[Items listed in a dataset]
______
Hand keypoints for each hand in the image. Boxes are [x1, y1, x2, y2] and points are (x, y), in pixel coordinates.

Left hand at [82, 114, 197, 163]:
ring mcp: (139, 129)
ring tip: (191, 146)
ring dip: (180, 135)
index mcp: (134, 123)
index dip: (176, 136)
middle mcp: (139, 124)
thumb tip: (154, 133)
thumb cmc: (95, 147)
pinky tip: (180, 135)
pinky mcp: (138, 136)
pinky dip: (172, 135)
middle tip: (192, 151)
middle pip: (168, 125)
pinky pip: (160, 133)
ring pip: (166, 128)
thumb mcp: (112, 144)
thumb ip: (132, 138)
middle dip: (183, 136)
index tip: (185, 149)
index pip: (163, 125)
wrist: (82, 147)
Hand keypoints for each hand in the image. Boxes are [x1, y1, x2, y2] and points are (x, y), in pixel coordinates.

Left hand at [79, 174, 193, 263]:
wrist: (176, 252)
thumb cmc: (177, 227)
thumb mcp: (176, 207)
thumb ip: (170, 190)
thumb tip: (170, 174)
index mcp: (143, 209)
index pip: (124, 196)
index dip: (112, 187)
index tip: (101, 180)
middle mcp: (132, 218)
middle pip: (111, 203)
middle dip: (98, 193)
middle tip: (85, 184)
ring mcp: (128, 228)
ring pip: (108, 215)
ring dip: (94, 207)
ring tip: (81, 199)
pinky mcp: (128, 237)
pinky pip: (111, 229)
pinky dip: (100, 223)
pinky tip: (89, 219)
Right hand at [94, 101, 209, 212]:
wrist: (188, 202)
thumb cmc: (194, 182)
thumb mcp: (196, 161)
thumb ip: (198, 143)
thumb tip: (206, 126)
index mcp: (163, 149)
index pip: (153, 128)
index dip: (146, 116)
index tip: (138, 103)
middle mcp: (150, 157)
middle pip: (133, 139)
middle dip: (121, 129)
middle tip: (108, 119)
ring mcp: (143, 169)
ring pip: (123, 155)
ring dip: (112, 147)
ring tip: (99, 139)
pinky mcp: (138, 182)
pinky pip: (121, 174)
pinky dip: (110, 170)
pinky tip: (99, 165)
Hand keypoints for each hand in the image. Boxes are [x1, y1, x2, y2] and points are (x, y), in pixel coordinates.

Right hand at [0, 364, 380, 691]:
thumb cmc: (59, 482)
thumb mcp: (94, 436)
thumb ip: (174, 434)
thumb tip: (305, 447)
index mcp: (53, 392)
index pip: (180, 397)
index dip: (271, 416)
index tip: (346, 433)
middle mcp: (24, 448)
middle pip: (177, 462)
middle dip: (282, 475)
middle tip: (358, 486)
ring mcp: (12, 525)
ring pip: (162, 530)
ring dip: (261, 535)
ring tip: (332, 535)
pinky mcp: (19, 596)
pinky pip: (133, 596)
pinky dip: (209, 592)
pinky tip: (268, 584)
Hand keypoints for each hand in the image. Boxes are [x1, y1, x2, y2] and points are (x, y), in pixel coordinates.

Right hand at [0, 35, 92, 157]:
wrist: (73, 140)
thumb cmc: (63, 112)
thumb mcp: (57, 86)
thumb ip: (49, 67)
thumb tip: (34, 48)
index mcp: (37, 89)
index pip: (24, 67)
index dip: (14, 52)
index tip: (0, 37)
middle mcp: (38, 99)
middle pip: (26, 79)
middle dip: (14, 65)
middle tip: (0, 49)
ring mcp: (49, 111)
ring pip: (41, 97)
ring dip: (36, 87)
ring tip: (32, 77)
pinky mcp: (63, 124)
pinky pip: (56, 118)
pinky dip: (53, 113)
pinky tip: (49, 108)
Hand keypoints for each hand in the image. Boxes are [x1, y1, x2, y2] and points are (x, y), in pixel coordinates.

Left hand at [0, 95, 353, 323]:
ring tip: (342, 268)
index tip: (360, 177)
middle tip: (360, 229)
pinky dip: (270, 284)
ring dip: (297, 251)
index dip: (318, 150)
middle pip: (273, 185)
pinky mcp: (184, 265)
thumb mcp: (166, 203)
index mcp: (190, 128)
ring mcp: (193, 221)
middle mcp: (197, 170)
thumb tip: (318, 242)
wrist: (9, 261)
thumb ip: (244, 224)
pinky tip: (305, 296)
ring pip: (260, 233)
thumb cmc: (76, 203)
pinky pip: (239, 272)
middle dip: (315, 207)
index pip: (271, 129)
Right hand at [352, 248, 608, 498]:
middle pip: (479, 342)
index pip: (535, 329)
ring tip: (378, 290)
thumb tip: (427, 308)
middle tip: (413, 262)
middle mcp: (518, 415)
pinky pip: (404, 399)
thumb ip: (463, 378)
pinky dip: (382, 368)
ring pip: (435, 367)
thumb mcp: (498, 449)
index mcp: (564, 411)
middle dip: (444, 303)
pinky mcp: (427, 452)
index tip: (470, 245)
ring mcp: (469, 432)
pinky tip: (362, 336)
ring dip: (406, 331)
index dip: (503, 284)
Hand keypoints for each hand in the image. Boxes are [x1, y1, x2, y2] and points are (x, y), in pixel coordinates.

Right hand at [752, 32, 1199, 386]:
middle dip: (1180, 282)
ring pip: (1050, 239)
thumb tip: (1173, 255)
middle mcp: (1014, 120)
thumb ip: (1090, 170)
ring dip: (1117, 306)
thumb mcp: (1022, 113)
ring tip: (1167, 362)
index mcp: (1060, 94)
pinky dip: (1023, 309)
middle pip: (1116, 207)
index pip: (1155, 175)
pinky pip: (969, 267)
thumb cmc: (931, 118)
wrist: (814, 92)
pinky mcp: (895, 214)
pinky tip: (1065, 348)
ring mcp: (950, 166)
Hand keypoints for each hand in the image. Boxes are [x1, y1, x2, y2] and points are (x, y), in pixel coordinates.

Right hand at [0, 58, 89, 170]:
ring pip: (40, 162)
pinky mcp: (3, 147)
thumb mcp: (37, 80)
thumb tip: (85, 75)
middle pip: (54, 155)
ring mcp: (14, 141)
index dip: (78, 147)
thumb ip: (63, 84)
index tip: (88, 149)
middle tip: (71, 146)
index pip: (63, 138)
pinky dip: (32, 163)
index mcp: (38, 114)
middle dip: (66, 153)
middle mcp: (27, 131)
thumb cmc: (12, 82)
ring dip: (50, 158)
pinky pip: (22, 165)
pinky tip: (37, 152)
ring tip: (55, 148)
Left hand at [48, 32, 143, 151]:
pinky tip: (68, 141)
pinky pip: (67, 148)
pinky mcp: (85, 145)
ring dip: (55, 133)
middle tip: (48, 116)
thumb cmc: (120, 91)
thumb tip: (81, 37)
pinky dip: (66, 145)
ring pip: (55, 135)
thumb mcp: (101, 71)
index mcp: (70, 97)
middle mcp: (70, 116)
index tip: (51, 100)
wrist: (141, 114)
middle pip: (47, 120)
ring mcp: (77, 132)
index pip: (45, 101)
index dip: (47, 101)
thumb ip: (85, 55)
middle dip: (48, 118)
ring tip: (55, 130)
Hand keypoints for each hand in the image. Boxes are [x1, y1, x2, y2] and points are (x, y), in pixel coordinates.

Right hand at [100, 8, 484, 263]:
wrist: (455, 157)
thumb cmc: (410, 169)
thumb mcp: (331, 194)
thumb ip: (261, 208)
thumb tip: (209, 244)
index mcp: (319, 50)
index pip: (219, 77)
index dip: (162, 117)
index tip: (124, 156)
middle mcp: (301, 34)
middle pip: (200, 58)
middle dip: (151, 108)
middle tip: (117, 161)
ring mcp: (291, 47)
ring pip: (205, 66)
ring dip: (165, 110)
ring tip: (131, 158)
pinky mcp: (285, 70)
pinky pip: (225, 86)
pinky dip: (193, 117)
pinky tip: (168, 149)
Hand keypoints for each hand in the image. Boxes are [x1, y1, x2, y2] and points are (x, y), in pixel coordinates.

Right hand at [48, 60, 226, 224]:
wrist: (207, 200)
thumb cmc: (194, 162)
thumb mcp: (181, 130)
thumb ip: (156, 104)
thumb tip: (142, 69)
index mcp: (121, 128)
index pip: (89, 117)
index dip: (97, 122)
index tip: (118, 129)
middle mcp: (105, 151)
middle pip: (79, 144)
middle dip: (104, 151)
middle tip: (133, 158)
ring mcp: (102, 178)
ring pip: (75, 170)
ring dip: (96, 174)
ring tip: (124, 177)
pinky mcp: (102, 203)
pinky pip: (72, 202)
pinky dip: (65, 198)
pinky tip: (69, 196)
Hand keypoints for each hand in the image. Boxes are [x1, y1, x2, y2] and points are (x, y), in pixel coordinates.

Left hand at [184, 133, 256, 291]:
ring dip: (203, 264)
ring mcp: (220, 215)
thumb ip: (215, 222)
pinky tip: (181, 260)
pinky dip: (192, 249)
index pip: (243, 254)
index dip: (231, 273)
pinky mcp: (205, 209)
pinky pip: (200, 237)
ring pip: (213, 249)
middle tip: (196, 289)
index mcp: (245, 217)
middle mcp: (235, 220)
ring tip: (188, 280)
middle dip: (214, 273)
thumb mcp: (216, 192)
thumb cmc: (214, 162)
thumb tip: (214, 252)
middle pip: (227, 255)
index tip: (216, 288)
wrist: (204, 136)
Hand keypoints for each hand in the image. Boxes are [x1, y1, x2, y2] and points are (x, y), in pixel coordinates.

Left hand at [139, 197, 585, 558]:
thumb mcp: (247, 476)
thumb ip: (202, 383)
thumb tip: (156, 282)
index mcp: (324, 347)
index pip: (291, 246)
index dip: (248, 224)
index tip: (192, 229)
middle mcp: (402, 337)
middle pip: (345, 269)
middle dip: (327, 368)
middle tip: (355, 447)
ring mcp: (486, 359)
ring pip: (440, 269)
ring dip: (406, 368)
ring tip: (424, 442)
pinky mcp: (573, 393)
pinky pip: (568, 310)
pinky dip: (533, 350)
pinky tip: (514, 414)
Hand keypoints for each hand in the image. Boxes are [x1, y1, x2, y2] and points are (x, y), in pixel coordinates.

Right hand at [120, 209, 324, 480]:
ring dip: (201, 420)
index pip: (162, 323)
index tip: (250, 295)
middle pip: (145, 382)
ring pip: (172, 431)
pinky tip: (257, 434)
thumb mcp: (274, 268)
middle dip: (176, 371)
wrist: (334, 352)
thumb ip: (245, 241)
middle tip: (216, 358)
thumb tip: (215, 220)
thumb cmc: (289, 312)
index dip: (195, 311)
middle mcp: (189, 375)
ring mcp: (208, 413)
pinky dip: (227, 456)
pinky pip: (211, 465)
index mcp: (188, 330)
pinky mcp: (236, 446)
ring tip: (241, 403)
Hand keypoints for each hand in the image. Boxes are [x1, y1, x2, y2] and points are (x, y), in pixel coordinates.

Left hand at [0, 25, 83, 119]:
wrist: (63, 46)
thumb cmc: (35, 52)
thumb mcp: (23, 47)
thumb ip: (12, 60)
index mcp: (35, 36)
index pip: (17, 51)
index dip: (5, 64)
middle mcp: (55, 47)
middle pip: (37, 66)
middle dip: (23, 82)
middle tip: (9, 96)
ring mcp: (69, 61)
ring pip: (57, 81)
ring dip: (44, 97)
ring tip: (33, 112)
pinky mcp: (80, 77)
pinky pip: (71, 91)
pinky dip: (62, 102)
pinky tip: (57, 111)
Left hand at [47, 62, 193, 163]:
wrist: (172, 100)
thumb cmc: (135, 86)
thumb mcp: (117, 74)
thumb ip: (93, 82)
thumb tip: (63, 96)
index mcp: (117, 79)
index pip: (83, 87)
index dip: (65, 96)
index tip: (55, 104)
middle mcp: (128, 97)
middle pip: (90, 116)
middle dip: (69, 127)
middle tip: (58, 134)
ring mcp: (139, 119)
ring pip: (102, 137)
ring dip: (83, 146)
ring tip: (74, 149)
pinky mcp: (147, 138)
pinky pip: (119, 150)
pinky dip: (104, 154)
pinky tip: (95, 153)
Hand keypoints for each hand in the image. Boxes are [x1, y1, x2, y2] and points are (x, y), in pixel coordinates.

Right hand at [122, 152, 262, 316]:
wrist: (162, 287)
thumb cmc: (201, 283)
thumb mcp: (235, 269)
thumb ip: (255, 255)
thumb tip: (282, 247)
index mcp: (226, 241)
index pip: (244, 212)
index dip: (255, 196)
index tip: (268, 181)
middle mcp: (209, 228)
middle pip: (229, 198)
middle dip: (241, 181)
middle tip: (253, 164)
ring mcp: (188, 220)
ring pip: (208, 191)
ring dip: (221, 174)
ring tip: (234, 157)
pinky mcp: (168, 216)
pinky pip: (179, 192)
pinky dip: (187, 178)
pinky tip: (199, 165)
______
Work task
Retrieve each line of the data in which the word "Left" can be found.

Answer to the problem
Left hand at [82, 114, 197, 163]:
Left hand at [79, 174, 193, 263]:
Left hand at [0, 95, 353, 323]:
Left hand at [48, 32, 143, 151]:
Left hand at [184, 133, 256, 291]:
Left hand at [139, 197, 585, 558]:
Left hand at [0, 25, 83, 119]:
Left hand at [47, 62, 193, 163]:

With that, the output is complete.